> _Problem requirements_: From the rows below, extract word for word the lines starting at the one containing "The read flag" and ending at the one containing "## Notes to Implementers", with both of those lines included.

> _Available data_:
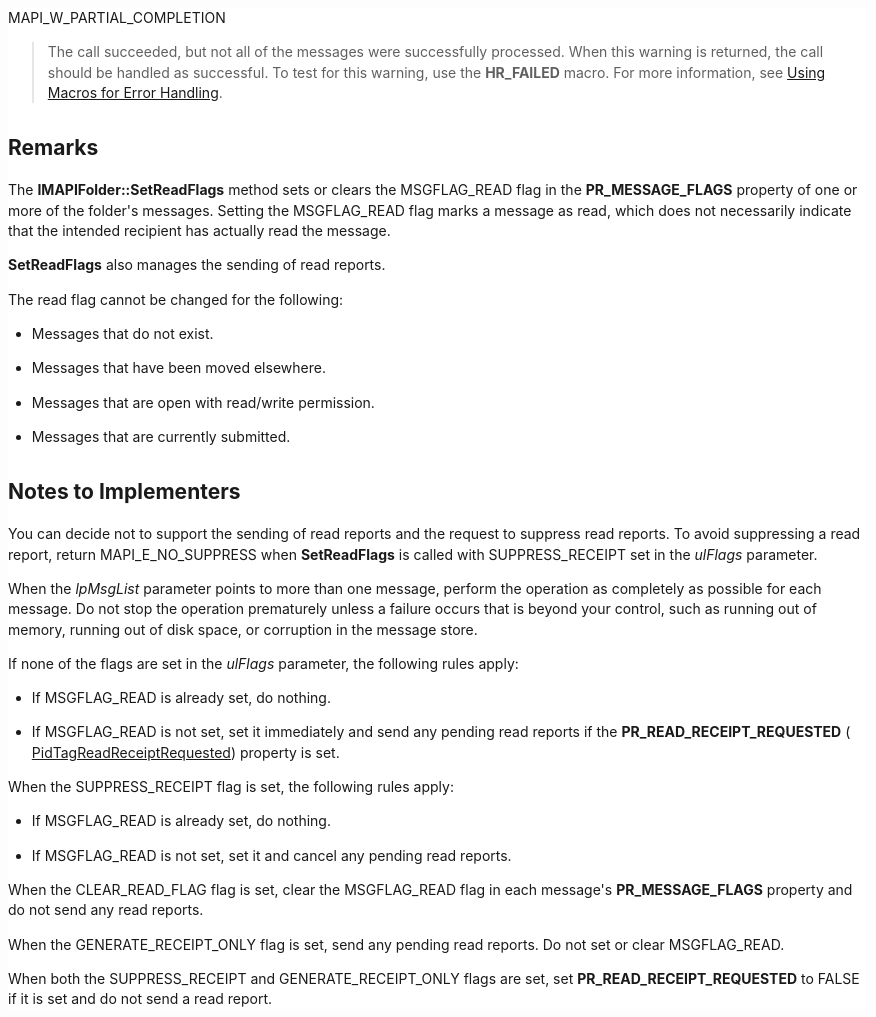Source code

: MAPI_W_PARTIAL_COMPLETION 
  
> The call succeeded, but not all of the messages were successfully processed. When this warning is returned, the call should be handled as successful. To test for this warning, use the **HR_FAILED** macro. For more information, see [Using Macros for Error Handling](using-macros-for-error-handling.md).
    
## Remarks

The **IMAPIFolder::SetReadFlags** method sets or clears the MSGFLAG_READ flag in the **PR_MESSAGE_FLAGS** property of one or more of the folder's messages. Setting the MSGFLAG_READ flag marks a message as read, which does not necessarily indicate that the intended recipient has actually read the message. 
  
 **SetReadFlags** also manages the sending of read reports. 
  
The read flag cannot be changed for the following:
  
- Messages that do not exist.
    
- Messages that have been moved elsewhere.
    
- Messages that are open with read/write permission.
    
- Messages that are currently submitted.
    
## Notes to Implementers

You can decide not to support the sending of read reports and the request to suppress read reports. To avoid suppressing a read report, return MAPI_E_NO_SUPPRESS when **SetReadFlags** is called with SUPPRESS_RECEIPT set in the  _ulFlags_ parameter. 
  
When the  _lpMsgList_ parameter points to more than one message, perform the operation as completely as possible for each message. Do not stop the operation prematurely unless a failure occurs that is beyond your control, such as running out of memory, running out of disk space, or corruption in the message store. 
  
If none of the flags are set in the  _ulFlags_ parameter, the following rules apply: 
  
- If MSGFLAG_READ is already set, do nothing.
    
- If MSGFLAG_READ is not set, set it immediately and send any pending read reports if the **PR_READ_RECEIPT_REQUESTED** ( [PidTagReadReceiptRequested](pidtagreadreceiptrequested-canonical-property.md)) property is set.
    
When the SUPPRESS_RECEIPT flag is set, the following rules apply:
  
- If MSGFLAG_READ is already set, do nothing. 
    
- If MSGFLAG_READ is not set, set it and cancel any pending read reports.
    
When the CLEAR_READ_FLAG flag is set, clear the MSGFLAG_READ flag in each message's **PR_MESSAGE_FLAGS** property and do not send any read reports. 
  
When the GENERATE_RECEIPT_ONLY flag is set, send any pending read reports. Do not set or clear MSGFLAG_READ.
  
When both the SUPPRESS_RECEIPT and GENERATE_RECEIPT_ONLY flags are set, set **PR_READ_RECEIPT_REQUESTED** to FALSE if it is set and do not send a read report.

> _Answer to the exercise_:
The read flag cannot be changed for the following:
  
- Messages that do not exist.
    
- Messages that have been moved elsewhere.
    
- Messages that are open with read/write permission.
    
- Messages that are currently submitted.
    
## Notes to Implementers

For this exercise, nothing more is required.